TEXT SHOWN:
=======
**Project 4 - Elon Buys Twitter**

DATA 620 Team "Lucky 7": Bonnie Cooper, George Cruz Deschamps, Rob Hodde

*Part 3: Topical Analysis By Impact Tier*

*A comparison of the top eight tweet topics related to the Elon Musk buy of Twitter, stratified by Author Impact.*

<br>

In [105]:
#import necessary packages

import pandas as pd

import cleantext  
from emoji import demojize
import re
import nltk
from nltk.tokenize import word_tokenize
#nltk.download('wordnet')
from nltk.corpus import wordnet
from nltk.stem import WordNetLemmatizer

from bertopic import BERTopic

import os
os.chdir('C:\\Data\\')

import pyodbc
sServer = 'localhost'
sDB = 'CUNY'
cnxn = pyodbc.connect("Driver={SQL Server Native Client 11.0};"
                      "Server=" + sServer + ";"
                      "Database=" + sDB + ";"
                      "Trusted_Connection=yes;")
=======
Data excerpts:

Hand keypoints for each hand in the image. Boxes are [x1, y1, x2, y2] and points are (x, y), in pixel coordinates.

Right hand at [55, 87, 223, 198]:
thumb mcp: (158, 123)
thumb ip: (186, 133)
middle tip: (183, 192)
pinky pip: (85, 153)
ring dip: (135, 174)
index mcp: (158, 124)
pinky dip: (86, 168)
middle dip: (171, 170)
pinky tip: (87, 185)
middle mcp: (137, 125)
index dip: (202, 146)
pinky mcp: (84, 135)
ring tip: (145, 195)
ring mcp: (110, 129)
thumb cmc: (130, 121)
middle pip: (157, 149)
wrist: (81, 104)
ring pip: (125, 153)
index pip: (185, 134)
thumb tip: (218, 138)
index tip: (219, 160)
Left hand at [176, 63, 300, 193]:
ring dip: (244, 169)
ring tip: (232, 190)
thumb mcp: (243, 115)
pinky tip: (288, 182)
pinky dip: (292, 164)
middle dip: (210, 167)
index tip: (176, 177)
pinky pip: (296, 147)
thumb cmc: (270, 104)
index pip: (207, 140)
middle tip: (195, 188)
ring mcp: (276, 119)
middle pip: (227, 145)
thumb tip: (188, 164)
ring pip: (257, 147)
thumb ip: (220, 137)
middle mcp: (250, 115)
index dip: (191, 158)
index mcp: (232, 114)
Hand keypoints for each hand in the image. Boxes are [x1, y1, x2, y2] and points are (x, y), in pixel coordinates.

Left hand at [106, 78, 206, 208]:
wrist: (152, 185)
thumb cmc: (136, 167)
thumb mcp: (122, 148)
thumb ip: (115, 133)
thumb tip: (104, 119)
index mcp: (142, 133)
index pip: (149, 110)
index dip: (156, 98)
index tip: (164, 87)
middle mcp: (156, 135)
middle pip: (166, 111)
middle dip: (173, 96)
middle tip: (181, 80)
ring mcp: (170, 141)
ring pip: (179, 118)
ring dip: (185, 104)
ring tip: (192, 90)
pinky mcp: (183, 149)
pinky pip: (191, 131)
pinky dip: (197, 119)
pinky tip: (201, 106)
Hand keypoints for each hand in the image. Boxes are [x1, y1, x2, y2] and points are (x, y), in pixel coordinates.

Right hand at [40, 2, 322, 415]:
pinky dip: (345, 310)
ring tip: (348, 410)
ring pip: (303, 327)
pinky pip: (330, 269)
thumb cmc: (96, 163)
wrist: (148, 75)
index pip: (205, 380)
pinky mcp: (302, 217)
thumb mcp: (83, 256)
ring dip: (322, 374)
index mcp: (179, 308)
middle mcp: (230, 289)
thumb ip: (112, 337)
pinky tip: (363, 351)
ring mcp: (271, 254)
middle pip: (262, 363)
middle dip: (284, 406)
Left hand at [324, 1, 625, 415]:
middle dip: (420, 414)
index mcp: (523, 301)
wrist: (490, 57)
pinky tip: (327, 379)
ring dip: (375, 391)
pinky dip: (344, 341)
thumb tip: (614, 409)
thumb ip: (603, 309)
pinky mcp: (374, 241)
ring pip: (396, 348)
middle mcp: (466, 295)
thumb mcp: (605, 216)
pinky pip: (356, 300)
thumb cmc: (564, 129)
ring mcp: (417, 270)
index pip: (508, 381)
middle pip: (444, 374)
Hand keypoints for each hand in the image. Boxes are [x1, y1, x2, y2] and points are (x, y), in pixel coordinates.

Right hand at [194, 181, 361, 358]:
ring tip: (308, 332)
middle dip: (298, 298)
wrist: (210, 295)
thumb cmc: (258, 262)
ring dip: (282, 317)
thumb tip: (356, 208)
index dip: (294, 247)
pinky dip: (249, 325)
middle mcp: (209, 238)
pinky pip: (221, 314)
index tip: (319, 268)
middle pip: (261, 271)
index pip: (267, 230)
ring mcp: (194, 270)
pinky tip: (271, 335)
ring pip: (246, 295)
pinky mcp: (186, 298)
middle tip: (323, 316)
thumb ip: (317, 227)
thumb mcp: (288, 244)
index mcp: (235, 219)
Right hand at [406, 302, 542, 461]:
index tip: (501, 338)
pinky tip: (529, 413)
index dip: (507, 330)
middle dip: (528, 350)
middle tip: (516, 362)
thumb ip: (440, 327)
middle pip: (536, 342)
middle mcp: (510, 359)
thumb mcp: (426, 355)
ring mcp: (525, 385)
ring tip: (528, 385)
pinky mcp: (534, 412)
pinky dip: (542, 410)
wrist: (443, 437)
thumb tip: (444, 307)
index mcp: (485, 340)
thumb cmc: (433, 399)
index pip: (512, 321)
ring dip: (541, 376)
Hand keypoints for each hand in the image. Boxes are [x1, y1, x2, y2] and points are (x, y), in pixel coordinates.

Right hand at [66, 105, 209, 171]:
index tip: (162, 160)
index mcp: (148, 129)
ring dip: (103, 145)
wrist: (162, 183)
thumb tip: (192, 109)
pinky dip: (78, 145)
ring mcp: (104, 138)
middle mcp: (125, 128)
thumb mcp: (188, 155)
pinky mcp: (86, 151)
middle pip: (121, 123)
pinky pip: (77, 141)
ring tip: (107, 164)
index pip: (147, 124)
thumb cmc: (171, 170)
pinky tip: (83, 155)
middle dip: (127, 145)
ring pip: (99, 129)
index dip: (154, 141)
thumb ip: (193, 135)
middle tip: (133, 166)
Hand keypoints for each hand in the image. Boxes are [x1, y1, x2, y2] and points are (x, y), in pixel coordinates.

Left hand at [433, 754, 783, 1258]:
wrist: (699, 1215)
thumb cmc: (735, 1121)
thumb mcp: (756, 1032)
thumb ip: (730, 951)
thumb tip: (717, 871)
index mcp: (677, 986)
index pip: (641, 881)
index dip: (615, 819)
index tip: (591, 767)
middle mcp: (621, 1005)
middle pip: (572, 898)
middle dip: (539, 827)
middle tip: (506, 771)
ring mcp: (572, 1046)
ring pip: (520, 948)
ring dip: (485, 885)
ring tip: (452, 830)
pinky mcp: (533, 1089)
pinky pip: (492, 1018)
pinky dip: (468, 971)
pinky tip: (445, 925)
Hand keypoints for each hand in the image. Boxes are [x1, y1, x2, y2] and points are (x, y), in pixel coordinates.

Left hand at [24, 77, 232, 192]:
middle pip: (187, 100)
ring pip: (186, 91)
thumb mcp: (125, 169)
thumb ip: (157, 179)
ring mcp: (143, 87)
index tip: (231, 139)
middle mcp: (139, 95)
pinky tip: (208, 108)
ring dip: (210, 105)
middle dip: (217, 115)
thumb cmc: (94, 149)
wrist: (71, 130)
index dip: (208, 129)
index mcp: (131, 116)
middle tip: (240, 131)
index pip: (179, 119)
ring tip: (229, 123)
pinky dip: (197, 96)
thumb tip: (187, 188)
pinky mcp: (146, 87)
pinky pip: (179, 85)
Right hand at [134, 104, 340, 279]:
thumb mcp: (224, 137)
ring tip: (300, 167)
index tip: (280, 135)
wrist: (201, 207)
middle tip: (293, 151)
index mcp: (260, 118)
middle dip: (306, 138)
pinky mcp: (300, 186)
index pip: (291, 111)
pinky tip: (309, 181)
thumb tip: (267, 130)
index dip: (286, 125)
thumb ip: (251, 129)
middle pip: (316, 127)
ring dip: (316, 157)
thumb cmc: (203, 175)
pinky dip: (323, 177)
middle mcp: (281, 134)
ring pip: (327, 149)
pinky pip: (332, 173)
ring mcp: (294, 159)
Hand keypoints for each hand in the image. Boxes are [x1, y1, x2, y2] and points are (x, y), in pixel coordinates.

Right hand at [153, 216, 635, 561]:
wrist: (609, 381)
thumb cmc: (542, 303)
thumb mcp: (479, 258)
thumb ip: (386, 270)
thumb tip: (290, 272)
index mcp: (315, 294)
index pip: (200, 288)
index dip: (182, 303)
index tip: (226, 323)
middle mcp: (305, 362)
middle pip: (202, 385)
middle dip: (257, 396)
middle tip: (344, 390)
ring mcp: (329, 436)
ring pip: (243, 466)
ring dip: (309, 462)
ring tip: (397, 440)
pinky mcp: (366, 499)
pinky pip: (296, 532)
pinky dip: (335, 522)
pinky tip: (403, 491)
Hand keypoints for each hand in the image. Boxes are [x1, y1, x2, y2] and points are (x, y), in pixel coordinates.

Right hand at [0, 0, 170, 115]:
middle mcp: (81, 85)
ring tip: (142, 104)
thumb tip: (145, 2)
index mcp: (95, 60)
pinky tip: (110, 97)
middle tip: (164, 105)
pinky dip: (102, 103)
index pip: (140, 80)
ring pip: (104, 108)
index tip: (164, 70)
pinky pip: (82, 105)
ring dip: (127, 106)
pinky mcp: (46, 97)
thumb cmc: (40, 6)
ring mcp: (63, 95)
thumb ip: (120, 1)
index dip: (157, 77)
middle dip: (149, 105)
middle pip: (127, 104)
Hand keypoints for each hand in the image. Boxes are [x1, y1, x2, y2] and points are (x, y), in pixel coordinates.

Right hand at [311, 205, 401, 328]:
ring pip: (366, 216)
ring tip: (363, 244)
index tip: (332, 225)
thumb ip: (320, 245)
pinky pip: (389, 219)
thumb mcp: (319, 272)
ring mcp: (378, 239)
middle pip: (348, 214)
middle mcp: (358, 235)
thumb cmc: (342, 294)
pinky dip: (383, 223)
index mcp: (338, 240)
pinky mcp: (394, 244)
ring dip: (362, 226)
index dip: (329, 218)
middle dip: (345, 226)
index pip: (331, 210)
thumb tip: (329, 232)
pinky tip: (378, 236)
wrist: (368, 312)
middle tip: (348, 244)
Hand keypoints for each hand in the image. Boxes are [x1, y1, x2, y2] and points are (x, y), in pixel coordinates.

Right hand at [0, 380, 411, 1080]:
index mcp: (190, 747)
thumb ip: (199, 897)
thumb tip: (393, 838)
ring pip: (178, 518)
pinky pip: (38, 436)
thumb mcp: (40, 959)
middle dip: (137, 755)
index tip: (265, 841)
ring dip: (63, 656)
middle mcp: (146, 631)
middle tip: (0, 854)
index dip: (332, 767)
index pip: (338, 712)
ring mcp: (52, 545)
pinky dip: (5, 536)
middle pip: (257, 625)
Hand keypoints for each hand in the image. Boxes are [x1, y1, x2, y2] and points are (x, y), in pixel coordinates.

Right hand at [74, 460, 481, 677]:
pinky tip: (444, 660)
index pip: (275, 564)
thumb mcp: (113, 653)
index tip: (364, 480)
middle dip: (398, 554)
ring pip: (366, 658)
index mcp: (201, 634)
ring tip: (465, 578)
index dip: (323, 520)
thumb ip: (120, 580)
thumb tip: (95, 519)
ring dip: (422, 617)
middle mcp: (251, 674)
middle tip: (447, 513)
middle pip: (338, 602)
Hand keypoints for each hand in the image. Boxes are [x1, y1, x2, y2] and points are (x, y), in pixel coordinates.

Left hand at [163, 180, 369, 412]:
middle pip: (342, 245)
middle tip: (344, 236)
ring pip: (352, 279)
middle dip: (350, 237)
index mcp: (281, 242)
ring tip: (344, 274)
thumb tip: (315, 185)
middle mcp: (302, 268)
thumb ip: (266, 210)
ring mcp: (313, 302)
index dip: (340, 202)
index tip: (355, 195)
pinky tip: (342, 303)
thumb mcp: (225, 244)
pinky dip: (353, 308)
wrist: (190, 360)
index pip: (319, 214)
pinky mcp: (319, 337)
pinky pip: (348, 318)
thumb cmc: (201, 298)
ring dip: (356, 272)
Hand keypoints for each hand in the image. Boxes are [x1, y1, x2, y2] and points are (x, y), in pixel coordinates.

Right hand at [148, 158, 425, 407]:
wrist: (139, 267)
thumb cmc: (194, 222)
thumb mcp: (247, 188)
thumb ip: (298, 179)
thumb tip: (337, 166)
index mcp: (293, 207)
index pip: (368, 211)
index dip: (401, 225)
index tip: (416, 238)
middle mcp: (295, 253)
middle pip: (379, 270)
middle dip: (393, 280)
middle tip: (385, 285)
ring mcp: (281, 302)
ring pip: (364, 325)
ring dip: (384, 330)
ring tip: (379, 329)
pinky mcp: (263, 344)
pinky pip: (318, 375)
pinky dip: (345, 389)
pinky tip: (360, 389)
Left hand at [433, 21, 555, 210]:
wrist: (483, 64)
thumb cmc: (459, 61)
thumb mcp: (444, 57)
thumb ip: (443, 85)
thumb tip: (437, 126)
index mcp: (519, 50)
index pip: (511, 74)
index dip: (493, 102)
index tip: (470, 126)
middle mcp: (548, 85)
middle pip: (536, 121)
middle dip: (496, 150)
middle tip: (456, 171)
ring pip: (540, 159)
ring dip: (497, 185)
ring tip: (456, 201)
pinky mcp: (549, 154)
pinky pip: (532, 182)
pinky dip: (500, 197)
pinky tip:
=======
WORK ORDER 1: List every package the Twitter project notebook brings in with a plain "import" line rather than a "from ... import" line.
WORK ORDER 2: In the Twitter project notebook, what database does the connection string name?
WORK ORDER 3: Write the next part of the Twitter project notebook, picking up after its last line.

ANSWER SECTION 1: pandas, cleantext, re, nltk, os, pyodbc

ANSWER SECTION 2: CUNY

ANSWER SECTION 3:
In [106]:
# The next three functions are for cleaning up tweets:

# Changes text to lower case
# Removes:
#    numbers and punctuation 
#    extra spaces
#    stop words
# Translates emoji's into phrases 
def clean_text(x):
    x = demojize(x, language='alias') 
    x = re.sub(r"[:]+\ *", " ", x) #removes emoji colons and separates them with a space
    return cleantext.clean(x, extra_spaces=True, lowercase=True, numbers=True, punct=True, stopwords=True,
                     reg=r"[a-z0-9\.\-+_]+@[a-z0-9\.\-+_]+\.[a-z]+", reg_replace=' ')

In [107]:
#Function to Lemmatize text (convert various forms to root words) 
def lemmatize_word(text):
    lemmatizer = WordNetLemmatizer()
    lemma = [lemmatizer.lemmatize(word) for word in text]
    return lemma

In [109]:
#Rationalize the text: clean, tokenize and lemmatize 
def rationalize_text(txt):
    return txt.apply(lambda x: clean_text(x)).apply(word_tokenize).apply(lambda x: lemmatize_word(x)).apply(lambda x: ''.join(i+' ' for i in x))


In [113]:
def make_model(filename, where):
    sSQL = """SELECT UserContent 
          FROM elonmusktwitter_tweets a 
          INNER JOIN tbl_Musk b ON a.UserName = b.UserName 
          WHERE a.UserLanguage = 'en' AND b.LikeCount """ + where
    df = pd.read_sql_query(sSQL, cnxn)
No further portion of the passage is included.